I'm not sure what aspects you'd find interesting. There are lots of such references, from detailed biochemistry, to open ocean surveys such as this one:
Phytoplankton and iron limitation of photosynthetic efficiency in the Southern Ocean during late summer. Sosik, Heidi M.; Olson, Robert J. Biology Department, Woods Hole Oceanographic Institution, Woods Hole, MA, USA. Deep-Sea Research, Part I: Oceanographic Research Papers (2002), 49(7), 1195-1216.
Abstract
As part of 2 USJGOFS cruises, we studied spatial variability in phytoplankton properties across the strong environmental gradient assocd. with the Antarctic Polar Frontal Zone during late austral summers of 1997 and 1998. Cell properties, including size and an index of pigment content as well as photosynthetic efficiency (as indicated by relative variable fluorescence), changed dramatically across this frontal region. A general trend toward reduced photosynthetic efficiency south of the Polar Front was correlated with low dissolved Fe concn. and is consistent with physiol. Fe limitation in the phytoplankton. We detected no significant differences in photosynthetic efficiency among different size classes of the dominant pico- to nanophytoplankton, despite a systematic community level shift toward larger sized cells south of the Polar Front. In contrast to other cells, those classified as cryptophyte algae showed relatively high photosynthetic efficiency in low iron waters; however, this group was never found in high abundance. One group, all cells £2 mm, showed an unexpected increase in intracellular pigment content (based on single cell chlorophyll fluorescence measurements) south of the Polar Front where dissolved Fe concn. and the cells' relative abundance were low. Overall, these results suggest that group- or size-specific differences in physiol. status were not directly regulating community structure in the pico- to nanophytoplankton during the late summer season; other processes, such as differential grazing or sinking losses, must be important.
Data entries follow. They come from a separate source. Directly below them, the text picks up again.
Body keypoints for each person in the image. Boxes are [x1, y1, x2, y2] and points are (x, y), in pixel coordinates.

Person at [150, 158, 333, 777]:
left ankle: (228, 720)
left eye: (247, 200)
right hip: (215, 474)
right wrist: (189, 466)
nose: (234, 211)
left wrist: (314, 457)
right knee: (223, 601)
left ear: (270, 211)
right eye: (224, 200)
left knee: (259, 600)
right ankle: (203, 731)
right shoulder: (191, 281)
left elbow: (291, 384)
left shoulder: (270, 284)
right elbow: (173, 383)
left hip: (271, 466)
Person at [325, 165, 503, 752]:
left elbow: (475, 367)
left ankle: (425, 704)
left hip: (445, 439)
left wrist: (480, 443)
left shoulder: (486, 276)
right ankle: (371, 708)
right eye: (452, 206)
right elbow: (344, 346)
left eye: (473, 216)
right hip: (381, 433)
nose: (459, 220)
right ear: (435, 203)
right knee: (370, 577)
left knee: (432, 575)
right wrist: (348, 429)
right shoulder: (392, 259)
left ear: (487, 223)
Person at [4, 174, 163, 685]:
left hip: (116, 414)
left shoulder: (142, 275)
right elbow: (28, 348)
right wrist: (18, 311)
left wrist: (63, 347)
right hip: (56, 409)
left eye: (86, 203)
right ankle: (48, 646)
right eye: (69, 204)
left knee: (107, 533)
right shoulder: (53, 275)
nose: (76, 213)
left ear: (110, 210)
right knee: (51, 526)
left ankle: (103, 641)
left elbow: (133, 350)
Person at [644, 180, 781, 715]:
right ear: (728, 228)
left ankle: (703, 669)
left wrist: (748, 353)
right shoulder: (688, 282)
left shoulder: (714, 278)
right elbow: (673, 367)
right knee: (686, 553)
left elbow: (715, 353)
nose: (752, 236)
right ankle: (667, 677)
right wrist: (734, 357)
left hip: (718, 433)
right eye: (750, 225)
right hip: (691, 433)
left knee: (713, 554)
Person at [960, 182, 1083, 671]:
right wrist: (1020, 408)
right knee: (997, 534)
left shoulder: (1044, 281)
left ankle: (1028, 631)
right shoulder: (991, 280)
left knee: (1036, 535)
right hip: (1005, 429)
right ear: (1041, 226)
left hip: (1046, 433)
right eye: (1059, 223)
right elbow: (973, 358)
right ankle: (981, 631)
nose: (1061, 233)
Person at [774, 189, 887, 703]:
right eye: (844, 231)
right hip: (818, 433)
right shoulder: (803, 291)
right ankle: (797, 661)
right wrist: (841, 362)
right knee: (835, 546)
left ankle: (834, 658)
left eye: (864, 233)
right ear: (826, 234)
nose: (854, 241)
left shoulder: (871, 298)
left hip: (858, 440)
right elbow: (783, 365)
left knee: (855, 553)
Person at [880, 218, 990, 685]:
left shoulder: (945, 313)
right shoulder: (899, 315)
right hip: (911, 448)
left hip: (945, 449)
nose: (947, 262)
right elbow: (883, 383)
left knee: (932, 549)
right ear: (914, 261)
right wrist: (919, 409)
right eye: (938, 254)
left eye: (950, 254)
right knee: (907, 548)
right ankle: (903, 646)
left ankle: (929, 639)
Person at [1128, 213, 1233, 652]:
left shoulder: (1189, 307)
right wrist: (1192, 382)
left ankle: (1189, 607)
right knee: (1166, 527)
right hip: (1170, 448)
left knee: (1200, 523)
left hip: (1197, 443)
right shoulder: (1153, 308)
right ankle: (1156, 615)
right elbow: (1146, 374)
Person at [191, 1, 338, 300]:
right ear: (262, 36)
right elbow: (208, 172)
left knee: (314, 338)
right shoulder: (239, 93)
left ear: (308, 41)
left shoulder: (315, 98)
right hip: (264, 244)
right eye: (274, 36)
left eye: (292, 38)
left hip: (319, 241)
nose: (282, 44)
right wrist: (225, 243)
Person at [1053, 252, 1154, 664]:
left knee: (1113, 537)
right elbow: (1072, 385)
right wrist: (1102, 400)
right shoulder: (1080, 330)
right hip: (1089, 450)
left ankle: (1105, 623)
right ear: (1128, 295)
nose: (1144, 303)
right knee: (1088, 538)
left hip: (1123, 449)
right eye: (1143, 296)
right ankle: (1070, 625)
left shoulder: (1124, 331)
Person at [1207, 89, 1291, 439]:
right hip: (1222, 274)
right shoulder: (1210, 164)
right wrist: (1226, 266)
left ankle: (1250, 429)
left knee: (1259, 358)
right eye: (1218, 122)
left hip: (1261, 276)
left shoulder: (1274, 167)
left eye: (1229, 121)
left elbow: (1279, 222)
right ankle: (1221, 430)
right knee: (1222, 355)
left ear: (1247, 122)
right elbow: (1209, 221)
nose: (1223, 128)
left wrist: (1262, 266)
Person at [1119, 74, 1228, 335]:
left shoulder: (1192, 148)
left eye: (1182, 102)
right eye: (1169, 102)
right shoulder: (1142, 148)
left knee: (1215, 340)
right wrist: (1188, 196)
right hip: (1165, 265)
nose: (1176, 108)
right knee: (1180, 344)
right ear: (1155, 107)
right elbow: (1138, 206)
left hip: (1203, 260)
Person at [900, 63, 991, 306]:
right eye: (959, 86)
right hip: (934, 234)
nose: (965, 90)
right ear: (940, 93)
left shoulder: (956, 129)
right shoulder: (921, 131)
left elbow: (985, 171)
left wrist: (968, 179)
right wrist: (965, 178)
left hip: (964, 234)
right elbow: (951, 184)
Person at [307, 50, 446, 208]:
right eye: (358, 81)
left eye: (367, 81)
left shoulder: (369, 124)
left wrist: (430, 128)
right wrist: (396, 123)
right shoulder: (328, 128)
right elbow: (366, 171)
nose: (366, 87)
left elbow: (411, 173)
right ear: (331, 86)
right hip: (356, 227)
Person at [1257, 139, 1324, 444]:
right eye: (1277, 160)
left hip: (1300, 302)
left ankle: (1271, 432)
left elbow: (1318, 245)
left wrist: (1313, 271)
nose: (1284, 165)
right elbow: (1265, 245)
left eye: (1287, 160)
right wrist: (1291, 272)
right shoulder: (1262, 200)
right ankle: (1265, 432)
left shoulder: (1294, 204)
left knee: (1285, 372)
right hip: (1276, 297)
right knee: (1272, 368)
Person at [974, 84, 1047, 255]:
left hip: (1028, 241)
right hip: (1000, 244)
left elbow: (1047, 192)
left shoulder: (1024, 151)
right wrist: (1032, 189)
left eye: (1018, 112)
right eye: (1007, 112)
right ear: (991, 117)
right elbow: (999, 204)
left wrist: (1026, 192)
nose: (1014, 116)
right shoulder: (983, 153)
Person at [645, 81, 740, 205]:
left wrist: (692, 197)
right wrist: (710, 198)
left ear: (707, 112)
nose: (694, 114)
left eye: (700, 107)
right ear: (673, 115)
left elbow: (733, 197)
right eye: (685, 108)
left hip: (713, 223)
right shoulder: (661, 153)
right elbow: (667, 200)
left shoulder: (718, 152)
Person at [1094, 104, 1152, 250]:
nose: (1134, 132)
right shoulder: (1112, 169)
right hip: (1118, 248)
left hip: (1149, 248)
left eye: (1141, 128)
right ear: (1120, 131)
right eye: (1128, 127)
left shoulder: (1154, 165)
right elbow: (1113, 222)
Here's an example of a detailed biochemsitry type of paper:
The metal ion transporter IRT1 is necessary for iron homeostasis and efficient photosynthesis in Arabidopsis thaliana. Varotto, Claudio; Maiwald, Daniela; Pesaresi, Paolo; Jahns, Peter; Salamini, Francesco; Leister, Dario. Zentrum zur Identifikation von Genfunktionen durch Insertionsmutagenese bei Arabidopsis thaliana (ZIGIA), Max-Planck-Institut fur Zuchtungsforschung, Carl-von-Linne-Weg 10, Cologne, Germany. Plant Journal (2002), 31(5), 589-599.
Abstract
The mutants Irt1-1 and Irt1-2 of Arabidopsis thaliana were identified among a collection of T-DNA-tagged lines on the basis of a decrease in the effective quantum yield of photosystem II. The mutations responsible interfere with expression of IRT1, a nuclear gene that encodes the metal ion transporter IRT1. In Irt1 mutants, photosensitivity and chlorophyll fluorescence parameters, as well as abundance and compn. of the photosynthetic app., are significantly altered. Addnl. effects of the mutation under greenhouse conditions, including chlorosis and a drastic redn. in growth rate and fertility, are compatible with a deficiency in iron transport. Propagation of Irt1 plants on media supplemented with addnl. quantities of iron salts restores almost all aspects of wild-type behavior. The Irt2-1 mutant, which carries an En insertion in the highly homologous IRT2 gene of Arabidopsis thaliana, was identified by reverse genetics and shows no symptoms of iron deficiency. This, together with the finding that Irt1-1 can be complemented by 35S::IRT1 but not by 35S::IRT2, demonstrates that, although the products of the two genes are closely related, only AtIRT1 is required for iron homeostasis under physiol. conditions.